Let me put it this way: I'm not at all surprised. I continue to be surprised, confused, and angered by the additional charges and co-pays through my Obamacare policy, all of it grounded in the long-disproven zombie idea that just will not die among elite policy circles: That healthcare users "need to have skin in the game," because God knows, everyone will be running off to the doctor and scheduling unnecessary surgeries and treatment just because they can!
I have said all along that a substantial number of voters were pissed off about this, and the Democratic candidates bragging about Obamacare without acknowledging its problems didn't help. The Dems should have run as "the party that's going to fix the Obamacare problems." But they didn't.
Read the whole piece, because it details why so many people who love Obamacare also hate it. Elizabeth Rosenthal, in the New York Times:
The Affordable Care Act has ushered in an era of complex new health insurance products featuring legions of out-of-pocket coinsurance fees, high deductibles and narrow provider networks. Though commercial insurers had already begun to shift toward such policies, the health care law gave them added legitimacy and has vastly accelerated the trend, experts say.
The theory behind the policies is that patients should bear more financial risk so they will be more conscious and cautious about health care spending. But some experts say the new policies have also left many Americans scrambling to track expenses from a multitude of sources — such as separate deductibles for network and non-network care, or payments for drugs on an insurer’s ever-changing list of drugs that require high co-pays or are not covered at all.
For some, like Ms. Pineman, narrow networks can necessitate footing bills privately. For others, the constant changes in policy guidelines — annual shifts in what’s covered and what’s not, monthly shifts in which doctors are in and out of network — can produce surprise bills for services they assumed would be covered. For still others, the new fees are so confusing and unsupportable that they just avoid seeing doctors.
It is true that the Affordable Care Act has erased some of the more egregious practices of the American health insurance system that left patients bankrupt or losing homes to pay bills. Insurers can no longer deny coverage to those with pre-existing conditions, for example. And the new policies cap out-of-pocket spending so long as the patient receives care within the plan. Most important, the act has offered health insurance to an estimated 10 million Americans who did not have any, often by expanding Medicaid or providing subsidies.
But by endorsing and expanding the complex new policies promoted by the health care industry, the law may in some ways be undermining its signature promise: health care that is accessible and affordable for all.
“I’m always curious when I read this ‘good news’ that health costs are moderating, because my health care costs go up significantly each year, and I think that’s a common experience,” said Mark Rukavina, president of Community Health Advisors in Massachusetts.
While much of the focus in the past has been on keeping premiums manageable, “premiums now tell only a part of the story,” Mr. Rukavina said, adding: “A big part of the way they’ve kept premiums down is to shift costs to patients in the form of co-pays and deductibles and other types of out-of-pocket expenses. And that can leave patients very vulnerable.”
Such policies desperately need improvement, patients and professionals like Mr. Rukavina say. But with the Republicans attacking the Affordable Care Act at all turns, even political supporters seem reluctant to acknowledge that it has some flaws. The narrative has been cast in black or white: It’s working, or it’s a failure. The reality, of course, is gray.
AT this point, we don’t have a good definition of “affordable” — or how to measure it fully and fairly. Many studies show that national health costs, while still rising, are not growing as fast as they once were. But what does that mean for individual patients? So far the research has yielded mixed results.

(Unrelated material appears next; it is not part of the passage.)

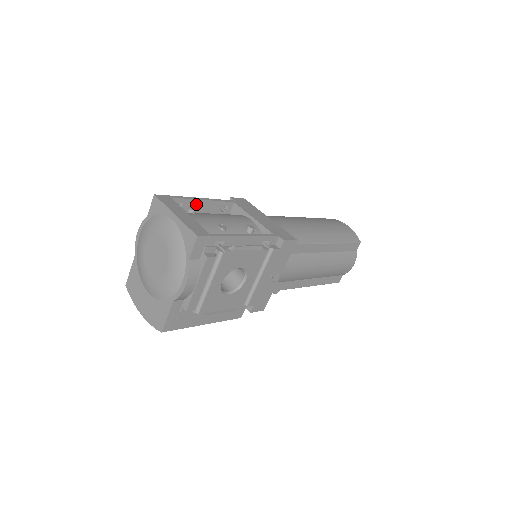
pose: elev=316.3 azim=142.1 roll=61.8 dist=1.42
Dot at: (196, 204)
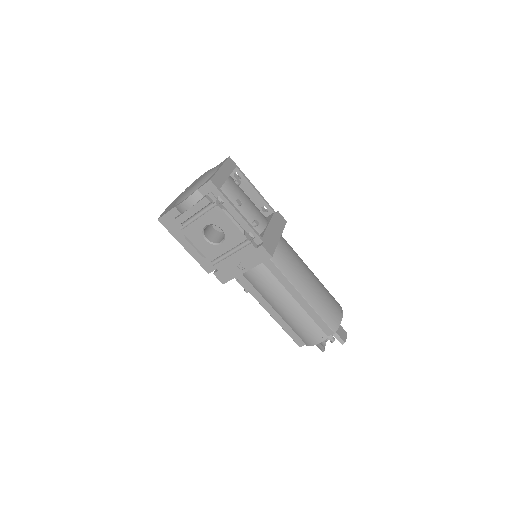
Dot at: (249, 187)
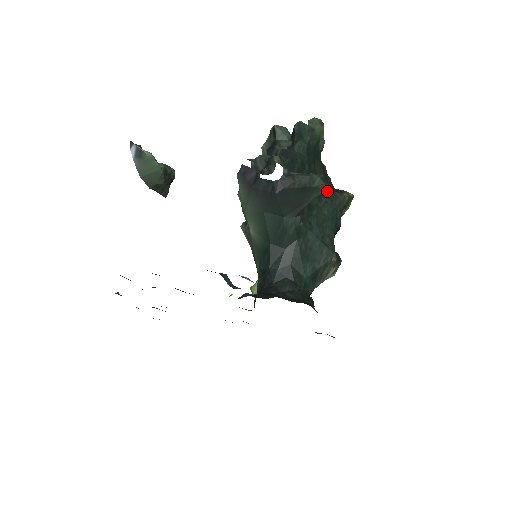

A study by the Commonwealth Fund this month found that the rise in health insurance premiums in employer-based plans had slowed in 31 states since the passage of the Affordable Care Act (good news, right?). But premiums were still rising faster than median incomes (hmm). More important, perhaps, the researchers found that patients were paying more in health care expenses than ever before, during a time of stagnant wages (not so great). In fact, nearly 10 percent of median household income now goes to pay premiums and deductibles, the study found. And that does not include other kinds of health payments that patients now encounter, such as co-pays and uncovered drugs or services.
A recent New York Times/CBS poll found that 46 percent of Americans said they had trouble affording health care, up 10 percentage points in just one year. Some of the cost problems may ease as patients — now known as health care consumers — learn what to expect and how to choose and navigate their plans.
But other problems may be related to the process by which the plans are created. Under the Affordable Care Act each state was asked to select a benchmark plan as its standard. It had to cover certain “essential health benefits” like maternity care and prescription drugs; it had to have a defined actuarial value depending on the level of plan. Silver plans, for example, had to cover 70 percent of charges, leaving consumers with 30 percent. But within those parameters, competing insurers had leeway to set premiums, co-payments and deductibles, and to create networks by negotiating with doctors and hospitals. Naturally, they created policies that met the core criteria while minimizing their financial risk.
Suddenly there were hundreds of new insurance products that had never been tested in real time. Their shortcomings are now playing out in various ways.